A mysterious orange-colored material appeared on Earth's north pole. Scientists can not yet provide definitive answers to explain the material.
Material is swept away in waves along the Arctic coast in Kivalina, Alaska and flooded the village of Inupiat, Eskimo. There, the sun dries the material and pass wind like dust. When found several kilometers in the freshwater river Wulik, orange material that turns into clay and sticky and smell like gas.
Curiously, when taken from the sea, the substance that has no odor and the 'very soft. "Shaped like baby oil," said Janet Mitchell, a city official Kivalina.
After high waves swept away the orange material, the local community realized that the material might be too toxic.
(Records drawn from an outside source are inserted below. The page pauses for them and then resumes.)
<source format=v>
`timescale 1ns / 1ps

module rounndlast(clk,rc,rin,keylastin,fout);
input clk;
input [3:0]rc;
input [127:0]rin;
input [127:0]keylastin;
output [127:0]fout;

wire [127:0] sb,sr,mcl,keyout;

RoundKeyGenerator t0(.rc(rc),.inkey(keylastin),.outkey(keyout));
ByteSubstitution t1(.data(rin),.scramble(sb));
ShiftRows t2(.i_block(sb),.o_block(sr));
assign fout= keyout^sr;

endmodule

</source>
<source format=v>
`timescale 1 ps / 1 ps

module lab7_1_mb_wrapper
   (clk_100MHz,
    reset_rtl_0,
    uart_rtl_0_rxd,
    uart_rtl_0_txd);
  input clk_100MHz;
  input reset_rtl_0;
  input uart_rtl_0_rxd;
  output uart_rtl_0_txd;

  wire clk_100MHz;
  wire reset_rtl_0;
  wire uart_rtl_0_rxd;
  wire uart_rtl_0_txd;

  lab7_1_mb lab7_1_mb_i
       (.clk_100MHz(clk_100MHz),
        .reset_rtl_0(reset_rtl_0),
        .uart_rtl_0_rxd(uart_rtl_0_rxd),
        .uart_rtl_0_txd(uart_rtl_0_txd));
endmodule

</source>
Because the number of small fish died after the material was present on the beach. However, scientists have not been able to ensure that.
Samples of material sent to NOAA's Auke Bay Laboratories Alaska Fisheries Science Center in Juneau to be identified. Under the microscope, it appears that shaped cellular structures such as beads, hinted that the orange material was a series of fish eggs.
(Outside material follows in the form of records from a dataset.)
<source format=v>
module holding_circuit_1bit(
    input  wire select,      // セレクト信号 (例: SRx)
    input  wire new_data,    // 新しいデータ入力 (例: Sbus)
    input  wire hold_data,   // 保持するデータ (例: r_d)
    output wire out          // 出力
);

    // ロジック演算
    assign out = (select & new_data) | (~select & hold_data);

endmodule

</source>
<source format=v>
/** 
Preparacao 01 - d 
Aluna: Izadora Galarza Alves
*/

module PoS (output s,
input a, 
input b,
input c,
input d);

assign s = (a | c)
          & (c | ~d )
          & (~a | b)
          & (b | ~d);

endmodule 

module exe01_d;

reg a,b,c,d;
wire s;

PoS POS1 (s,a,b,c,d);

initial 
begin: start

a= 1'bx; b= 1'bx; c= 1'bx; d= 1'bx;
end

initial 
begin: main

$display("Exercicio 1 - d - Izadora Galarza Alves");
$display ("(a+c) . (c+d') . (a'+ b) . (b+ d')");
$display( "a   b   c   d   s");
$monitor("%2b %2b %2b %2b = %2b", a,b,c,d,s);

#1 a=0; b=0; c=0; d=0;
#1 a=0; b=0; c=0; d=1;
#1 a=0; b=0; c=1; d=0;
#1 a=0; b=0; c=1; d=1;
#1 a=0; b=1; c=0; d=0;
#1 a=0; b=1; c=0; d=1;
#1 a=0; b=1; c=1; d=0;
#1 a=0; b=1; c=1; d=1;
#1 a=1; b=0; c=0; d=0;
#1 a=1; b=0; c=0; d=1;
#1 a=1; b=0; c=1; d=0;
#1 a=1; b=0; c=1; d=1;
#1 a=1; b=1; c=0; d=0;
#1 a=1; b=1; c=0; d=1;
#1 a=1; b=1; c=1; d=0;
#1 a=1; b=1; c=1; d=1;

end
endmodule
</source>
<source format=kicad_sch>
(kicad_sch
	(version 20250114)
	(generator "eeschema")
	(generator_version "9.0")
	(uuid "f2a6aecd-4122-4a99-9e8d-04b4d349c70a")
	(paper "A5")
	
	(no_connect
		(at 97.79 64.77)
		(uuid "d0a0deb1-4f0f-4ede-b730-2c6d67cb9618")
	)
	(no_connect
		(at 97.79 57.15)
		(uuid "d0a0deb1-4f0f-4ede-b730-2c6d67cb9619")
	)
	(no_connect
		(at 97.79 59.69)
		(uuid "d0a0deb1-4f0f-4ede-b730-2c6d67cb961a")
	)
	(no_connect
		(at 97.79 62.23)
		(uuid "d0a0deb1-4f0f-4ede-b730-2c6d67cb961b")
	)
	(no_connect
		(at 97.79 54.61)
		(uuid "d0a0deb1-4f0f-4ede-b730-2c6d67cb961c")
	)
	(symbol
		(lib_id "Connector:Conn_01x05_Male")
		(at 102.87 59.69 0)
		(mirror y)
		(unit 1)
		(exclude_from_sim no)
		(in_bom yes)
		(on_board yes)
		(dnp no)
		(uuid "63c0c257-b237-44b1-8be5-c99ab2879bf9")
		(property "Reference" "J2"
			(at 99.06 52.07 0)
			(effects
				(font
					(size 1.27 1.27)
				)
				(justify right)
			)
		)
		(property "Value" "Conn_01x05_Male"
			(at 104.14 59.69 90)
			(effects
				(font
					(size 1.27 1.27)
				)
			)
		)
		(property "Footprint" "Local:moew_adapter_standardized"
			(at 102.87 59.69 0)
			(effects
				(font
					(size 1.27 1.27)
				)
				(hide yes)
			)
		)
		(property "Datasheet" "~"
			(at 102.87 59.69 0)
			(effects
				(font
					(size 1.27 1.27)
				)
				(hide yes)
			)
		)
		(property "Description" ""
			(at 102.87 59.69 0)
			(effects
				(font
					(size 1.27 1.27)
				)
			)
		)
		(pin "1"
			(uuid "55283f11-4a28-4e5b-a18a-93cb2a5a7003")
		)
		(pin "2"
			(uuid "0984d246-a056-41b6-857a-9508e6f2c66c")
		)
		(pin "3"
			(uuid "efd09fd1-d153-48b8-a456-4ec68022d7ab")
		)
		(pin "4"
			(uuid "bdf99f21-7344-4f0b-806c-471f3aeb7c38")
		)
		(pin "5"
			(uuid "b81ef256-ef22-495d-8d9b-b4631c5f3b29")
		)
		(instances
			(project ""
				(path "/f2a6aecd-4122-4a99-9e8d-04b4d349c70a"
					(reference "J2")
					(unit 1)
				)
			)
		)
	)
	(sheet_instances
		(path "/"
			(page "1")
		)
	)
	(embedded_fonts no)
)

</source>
However, marine biologists do not consider the small fish that died is the holding eggs. "We have determined that this is a small invertebrate animal eggs, though we can not say for certain species," said Jeep Rice, a chief scientist at the NOAA lab Juneau.
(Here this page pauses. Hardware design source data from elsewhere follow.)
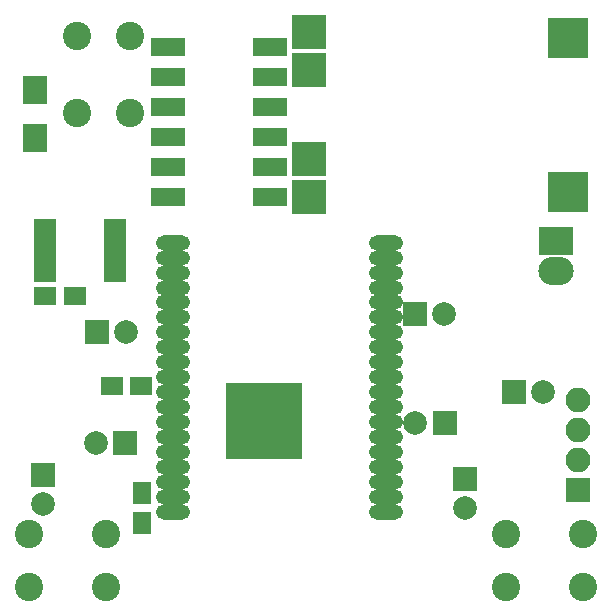
<source format=gbs>
G04 #@! TF.FileFunction,Soldermask,Bot*
%FSLAX46Y46*%
G04 Gerber Fmt 4.6, Leading zero omitted, Abs format (unit mm)*
G04 Created by KiCad (PCBNEW 4.0.6) date 10/19/17 05:59:14*
%MOMM*%
%LPD*%
G01*
G04 APERTURE LIST*
%ADD10C,0.100000*%
%ADD11O,2.900000X1.300000*%
%ADD12R,6.400000X6.400000*%
%ADD13C,2.400000*%
%ADD14R,3.400000X3.400000*%
%ADD15R,2.900000X2.900000*%
%ADD16R,2.000000X2.000000*%
%ADD17C,2.000000*%
%ADD18R,3.000000X2.400000*%
%ADD19O,3.000000X2.400000*%
%ADD20R,1.650000X1.900000*%
%ADD21R,1.900000X1.650000*%
%ADD22R,2.100000X2.400000*%
%ADD23R,1.900000X0.850000*%
%ADD24R,2.840000X1.520000*%
%ADD25R,2.100000X2.100000*%
%ADD26O,2.100000X2.100000*%
G04 APERTURE END LIST*
D10*
D11*
X198734000Y-130726000D03*
X198734000Y-129456000D03*
X198734000Y-128186000D03*
X198734000Y-126916000D03*
X198734000Y-125646000D03*
X198734000Y-124376000D03*
X198734000Y-123106000D03*
X198734000Y-121836000D03*
X198734000Y-120566000D03*
X198734000Y-119296000D03*
X198734000Y-118026000D03*
X198734000Y-116756000D03*
X198734000Y-115486000D03*
X198734000Y-114216000D03*
X198734000Y-112976000D03*
X198734000Y-111726000D03*
X198734000Y-110476000D03*
X198734000Y-109226000D03*
X198734000Y-107976000D03*
X180734000Y-107976000D03*
X180734000Y-109226000D03*
X180734000Y-110476000D03*
X180734000Y-111726000D03*
X180734000Y-112976000D03*
X180734000Y-114216000D03*
X180734000Y-115486000D03*
X180734000Y-116756000D03*
X180734000Y-118026000D03*
X180734000Y-119296000D03*
X180734000Y-120566000D03*
X180734000Y-121836000D03*
X180734000Y-123106000D03*
X180734000Y-124376000D03*
X180734000Y-125646000D03*
X180734000Y-126916000D03*
X180734000Y-128186000D03*
X180734000Y-129456000D03*
X180734000Y-130726000D03*
D12*
X188434000Y-123026000D03*
D13*
X215442800Y-137088000D03*
X215442800Y-132588000D03*
X208942800Y-137088000D03*
X208942800Y-132588000D03*
D14*
X214200000Y-90591500D03*
X214200000Y-103591500D03*
D15*
X192200000Y-104091500D03*
X192200000Y-90091500D03*
X192200000Y-93341500D03*
X192200000Y-100841500D03*
D16*
X176657000Y-124841000D03*
D17*
X174157000Y-124841000D03*
D18*
X213169500Y-107759500D03*
D19*
X213169500Y-110299500D03*
D16*
X209550000Y-120586500D03*
D17*
X212050000Y-120586500D03*
D16*
X169672000Y-127558800D03*
D17*
X169672000Y-130058800D03*
D20*
X178117500Y-129115500D03*
X178117500Y-131615500D03*
D16*
X205422500Y-127889000D03*
D17*
X205422500Y-130389000D03*
D16*
X203708000Y-123190000D03*
D17*
X201208000Y-123190000D03*
D21*
X178034000Y-120015000D03*
X175534000Y-120015000D03*
D16*
X174244000Y-115443000D03*
D17*
X176744000Y-115443000D03*
D16*
X201168000Y-113919000D03*
D17*
X203668000Y-113919000D03*
D21*
X169882500Y-112458500D03*
X172382500Y-112458500D03*
D22*
X169037000Y-95028000D03*
X169037000Y-99028000D03*
D13*
X172601500Y-96901000D03*
X177101500Y-96901000D03*
X172601500Y-90401000D03*
X177101500Y-90401000D03*
X168503600Y-132558400D03*
X168503600Y-137058400D03*
X175003600Y-132558400D03*
X175003600Y-137058400D03*
D23*
X169897000Y-110860000D03*
X169897000Y-110210000D03*
X169897000Y-109560000D03*
X169897000Y-108910000D03*
X169897000Y-108260000D03*
X169897000Y-107610000D03*
X169897000Y-106960000D03*
X169897000Y-106310000D03*
X175797000Y-106310000D03*
X175797000Y-106960000D03*
X175797000Y-107610000D03*
X175797000Y-108260000D03*
X175797000Y-108910000D03*
X175797000Y-109560000D03*
X175797000Y-110210000D03*
X175797000Y-110860000D03*
D24*
X188899500Y-91313000D03*
X180289500Y-104013000D03*
X188899500Y-93853000D03*
X180289500Y-101473000D03*
X188899500Y-96393000D03*
X180289500Y-98933000D03*
X188899500Y-98933000D03*
X180289500Y-96393000D03*
X188899500Y-101473000D03*
X180289500Y-93853000D03*
X188899500Y-104013000D03*
X180289500Y-91313000D03*
D25*
X214985600Y-128828800D03*
D26*
X214985600Y-126288800D03*
X214985600Y-123748800D03*
X214985600Y-121208800D03*
M02*

</source>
"We currently estimate that the orange material is a kind of animal eggs or embryos of small water crustaceans. Droplets of fat-soluble molecules in the middle that led to the emergence of an orange," he said.
Kivalina Village and the NOAA lab in Juneau is now waiting to hear from other laboratories in South Carolina who specializes in the growth of phytoplankton to learn the identity of the parent of the eggs that invaded it. "We are very impatient to know," said Julie Speegle, a spokesman for the lab Juneau.